◆ **Job**
Rewrite every line of the records below as a JSON list of strings, one string per line, with blank lines left out. Leave the pictures out of your answer.

Data excerpts
>>>

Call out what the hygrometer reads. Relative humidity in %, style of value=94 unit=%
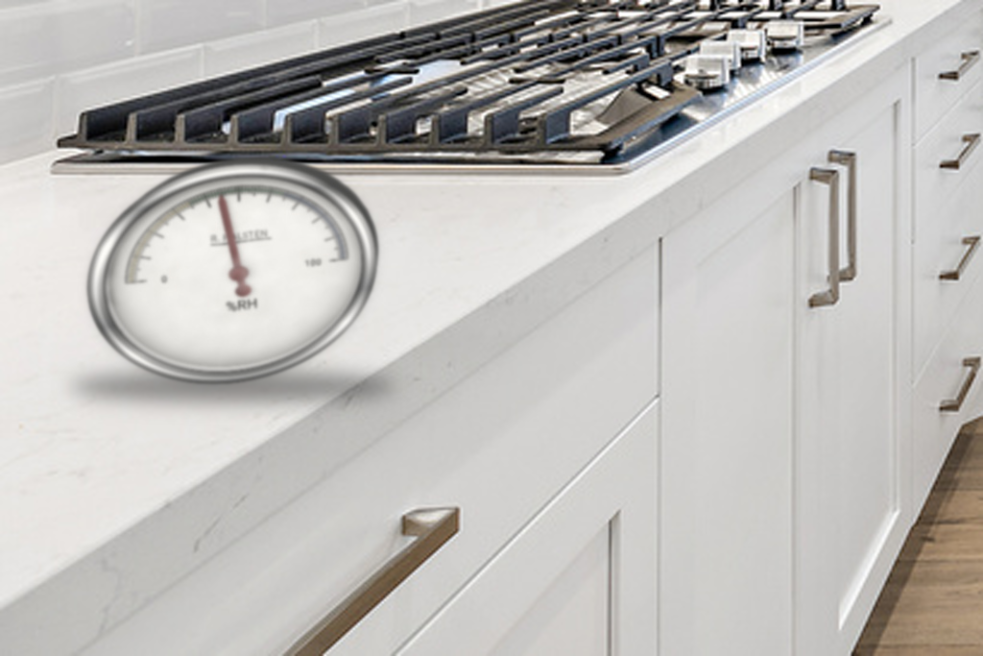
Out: value=45 unit=%
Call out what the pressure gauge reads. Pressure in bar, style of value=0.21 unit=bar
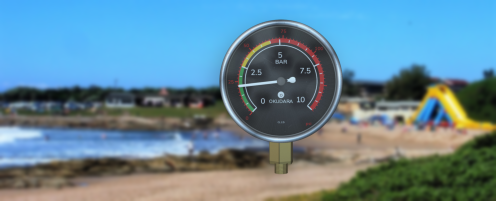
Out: value=1.5 unit=bar
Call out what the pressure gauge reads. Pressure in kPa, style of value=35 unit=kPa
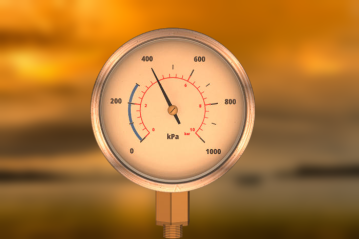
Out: value=400 unit=kPa
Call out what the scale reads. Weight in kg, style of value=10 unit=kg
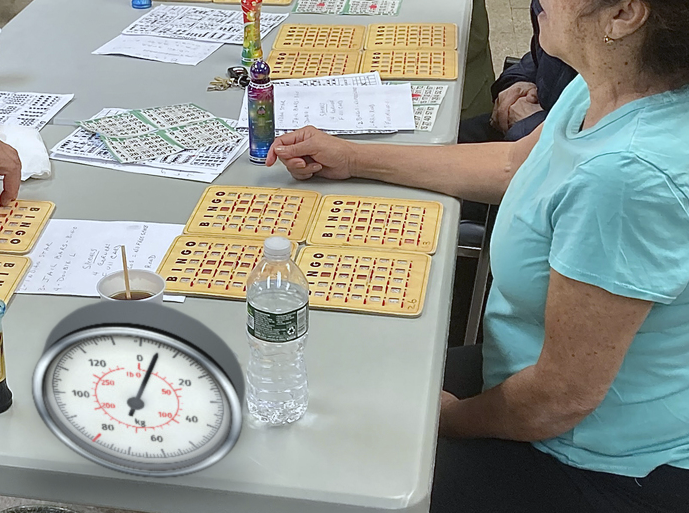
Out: value=5 unit=kg
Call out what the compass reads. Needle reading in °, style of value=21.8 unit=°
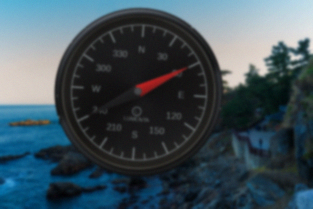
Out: value=60 unit=°
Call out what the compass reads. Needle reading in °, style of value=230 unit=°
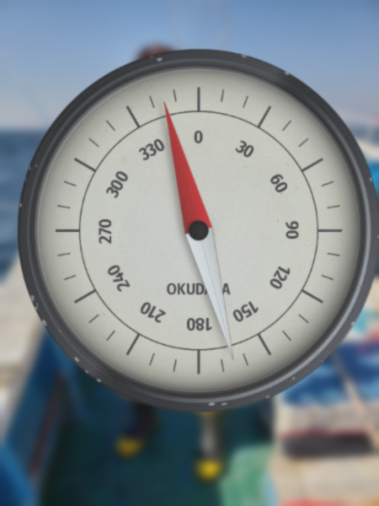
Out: value=345 unit=°
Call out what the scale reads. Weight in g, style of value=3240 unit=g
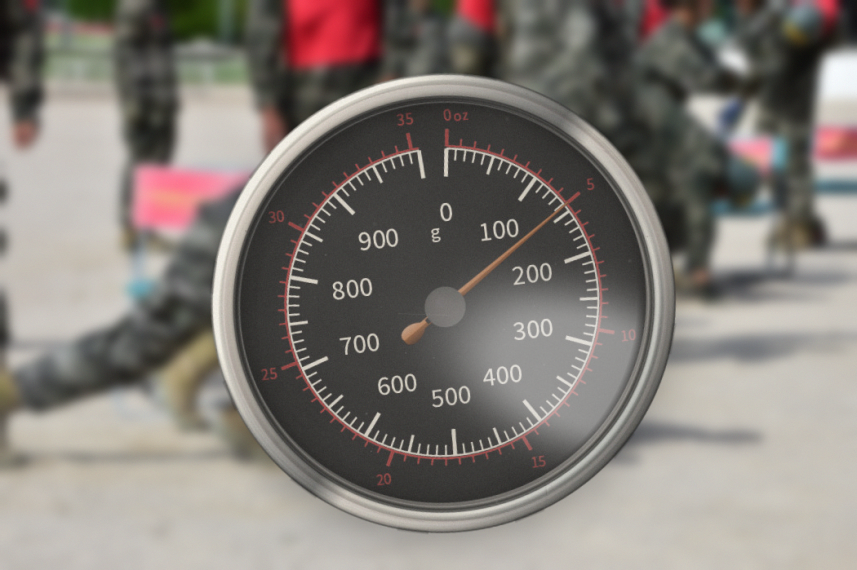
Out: value=140 unit=g
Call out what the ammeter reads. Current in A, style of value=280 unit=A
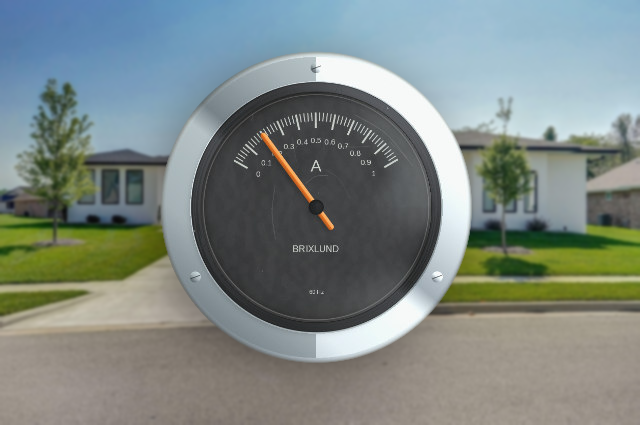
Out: value=0.2 unit=A
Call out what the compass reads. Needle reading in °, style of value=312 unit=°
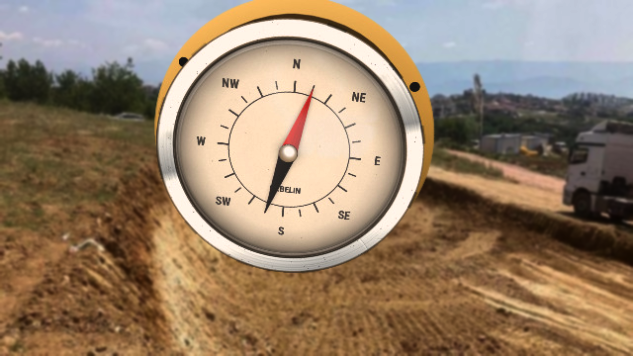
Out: value=15 unit=°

<<<

◆ **Answer for the task**
[
  "Call out what the hygrometer reads. Relative humidity in %, style of value=94 unit=%",
  "Out: value=45 unit=%",
  "Call out what the pressure gauge reads. Pressure in bar, style of value=0.21 unit=bar",
  "Out: value=1.5 unit=bar",
  "Call out what the pressure gauge reads. Pressure in kPa, style of value=35 unit=kPa",
  "Out: value=400 unit=kPa",
  "Call out what the scale reads. Weight in kg, style of value=10 unit=kg",
  "Out: value=5 unit=kg",
  "Call out what the compass reads. Needle reading in °, style of value=21.8 unit=°",
  "Out: value=60 unit=°",
  "Call out what the compass reads. Needle reading in °, style of value=230 unit=°",
  "Out: value=345 unit=°",
  "Call out what the scale reads. Weight in g, style of value=3240 unit=g",
  "Out: value=140 unit=g",
  "Call out what the ammeter reads. Current in A, style of value=280 unit=A",
  "Out: value=0.2 unit=A",
  "Call out what the compass reads. Needle reading in °, style of value=312 unit=°",
  "Out: value=15 unit=°"
]